*Auszug*:
▽
B = Betrachten: Darunter wird ein geistiges Umkreisen des Symbols verstanden, durch das das Thema assoziativ vertieft (aber noch nicht gedeutet) wird. Vorgehensweisen hierbei sind beispielsweise die > Assoziation, die > Amplifikation, das > Focusing, die > Kontemplation, die > Meditation.

C = Creieren: Das Thema wird auf unterschiedliche Weise schöpferisch gestaltet (> Gestaltungstherapie > Kreativitität) und inszeniert (> Inszenierung. Dies kann geschehen durch Zeichnen und Malen (> Malen aus dem Unbewussten, Tonen, Schreiben, Körperbewegung (> Körpersprache > Körperpsychotherapie, Tanzen (> Tanz > Tanztherapie), Musizieren (> Musik > [Musiktherapie, Fantasieren und Imaginieren (> Imagination, > Visualisatierung, > Psychodrama, Puppen- und > Sandspiel, > Ritual > Ritualisieren). Wichtig ist, dass das Thema dabei emotional lebendig wird und seine eigene unbewusste Dynamik entfalten kann, somit asich uch in eine Richtung entwickelt, die sich vornherein gar icht vermuten lässt.

D = Deutung: Zur ganzheitlichen Erfassung einer zu bearbeitenden Thematik gehört auch die rationale Annäherung, das Deuten und Verstehen. Hierbei muss der > Komplexität, > Polarität, > Paradoxität, > Ganzheit und Konstrukthaftigkeit (> Konstruktivismus), dem Primat der Psyche aller psychischen Vorgänge Rechnung getragen werden.
△
*Datensatzeinträge*:
▽
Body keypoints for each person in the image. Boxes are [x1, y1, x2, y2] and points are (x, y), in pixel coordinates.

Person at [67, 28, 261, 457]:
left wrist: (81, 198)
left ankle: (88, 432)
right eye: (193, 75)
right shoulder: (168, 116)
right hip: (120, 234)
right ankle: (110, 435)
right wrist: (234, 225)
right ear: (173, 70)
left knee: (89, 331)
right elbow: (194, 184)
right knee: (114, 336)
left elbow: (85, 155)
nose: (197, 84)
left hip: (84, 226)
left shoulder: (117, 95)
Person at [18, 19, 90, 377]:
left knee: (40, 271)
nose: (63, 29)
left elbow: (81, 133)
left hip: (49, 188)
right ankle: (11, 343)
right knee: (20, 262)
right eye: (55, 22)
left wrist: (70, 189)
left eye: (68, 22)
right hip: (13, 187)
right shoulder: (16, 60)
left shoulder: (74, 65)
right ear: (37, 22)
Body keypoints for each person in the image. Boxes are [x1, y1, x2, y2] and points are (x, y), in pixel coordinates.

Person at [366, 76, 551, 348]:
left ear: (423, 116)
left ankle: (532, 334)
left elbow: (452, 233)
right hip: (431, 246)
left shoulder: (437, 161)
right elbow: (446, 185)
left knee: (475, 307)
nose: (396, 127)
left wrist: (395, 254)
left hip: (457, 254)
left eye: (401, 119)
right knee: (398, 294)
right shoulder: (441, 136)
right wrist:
△
*Aufgabe A*:
Was geschieht laut dem Auszug über Betrachten, Creieren und Deutung beim Betrachten mit dem Thema?
*Aufgabe B*:
Nimm den Auszug über Betrachten, Creieren und Deutung nach seinem letzten Satz wieder auf und schreibe ihn weiter.
Das Material spielt hierbei keine Rolle.

*Schriftliche Antwort A*:
Es wird assoziativ vertieft, aber noch nicht gedeutet.

*Schriftliche Antwort B*:
Bei jeder Deutung ist der Kontext des zu deutenden Ereignisses zu berücksichtigen, vor allem die möglichen aktuellen Auslöser, der aktuelle Lebensbezug sowie der psychogenetische (> Psychogenese und psychodynamische (> Psychodynamik Zusammenhang. Darüber hinaus ist die Frage nach der finalen (> Finalität) und der kompensatorischen Funktion (> Kompensation) des Ereignisses zu stellen. Deutungsangebote der/des Therapeutin/en werden immer in hypothetischer Frageform formuliert und im suchenden Dialog zusammen mit den Klienten auf Stimmigkeit überprüft. Unbewusstse Ausdrucksformen sind immer komplexer und vielschichtiger als es vom Bewusstsein zu erfassen ist.

E = Eigenanteile (entspricht der > Subjektstufe/Subjektperspektive): Das zu bearbeitende Thema wird unter der Perspektive der Persönlichkeitsaspekte ( > Persönlichkeit > Ich > Ich-Komplex > Persona > Schatten > Selbst), der psychischen Struktur, der typologischen Eigenschaften (> Typologie), eigener Wünsche, Bedürfnisse, innere > Konflikte, > Ressourcen und des kreativen Potenzials (> Kreativität) betrachtet.

F = Fremdanteile: Dieser Aspekt beschäftigt sich mit den typischen Konflikten und Fragen der Bedeutung des Themas hinsichtlich der > Objektperspektive und der > Beziehungsperspektive.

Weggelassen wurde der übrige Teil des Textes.